Table of Contents Author Guidelines Submit a Manuscript
BioMed Research International
Volume 2014 (2014), Article ID 154594, 8 pages
Research Article

An Unsupervised Approach to Predict Functional Relations between Genes Based on Expression Data

Computational Systems Biology Lab, Nara Institute of Science and Technology, Ikoma, Nara 630-0192, Japan

Received 1 November 2013; Revised 31 January 2014; Accepted 3 February 2014; Published 31 March 2014

Academic Editor: Farit Mochamad Afendi

Copyright © 2014 Md. Altaf-Ul-Amin et al. This is an open access article distributed under the Creative Commons Attribution License, which permits unrestricted use, distribution, and reproduction in any medium, provided the original work is properly cited.

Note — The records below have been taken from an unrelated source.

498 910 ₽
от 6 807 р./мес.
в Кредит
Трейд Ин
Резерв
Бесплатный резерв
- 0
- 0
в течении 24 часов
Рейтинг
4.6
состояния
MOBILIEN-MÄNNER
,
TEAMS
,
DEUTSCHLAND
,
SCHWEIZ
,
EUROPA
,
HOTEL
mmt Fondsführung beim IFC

This work presents a novel approach to predict functional relations between genes using gene expression data. Genes may have various types of relations between them, for example, regulatory relations, or they may be concerned with the same protein complex or metabolic/signaling pathways and obviously gene expression data should contain some clues to such relations. The present approach first digitizes the log-ratio type gene expression data of S. cerevisiae to a matrix consisting of 1, 0, and −1 indicating highly expressed, no major change, and highly suppressed conditions for genes, respectively. For each gene pair, a probability density mass function table is constructed indicating nine joint probabilities. Then gene pairs were selected based on linear and probabilistic relation between their profiles indicated by the sum of probability density masses in selected points. The selected gene pairs share many Gene Ontology terms. Furthermore a network is constructed by selecting a large number of gene pairs based on FDR analysis and the clustering of the network generates many modules rich with similar function genes. Also, the promoters of the gene sets in many modules are rich with binding sites of known transcription factors indicating the effectiveness of the proposed approach in predicting regulatory relations.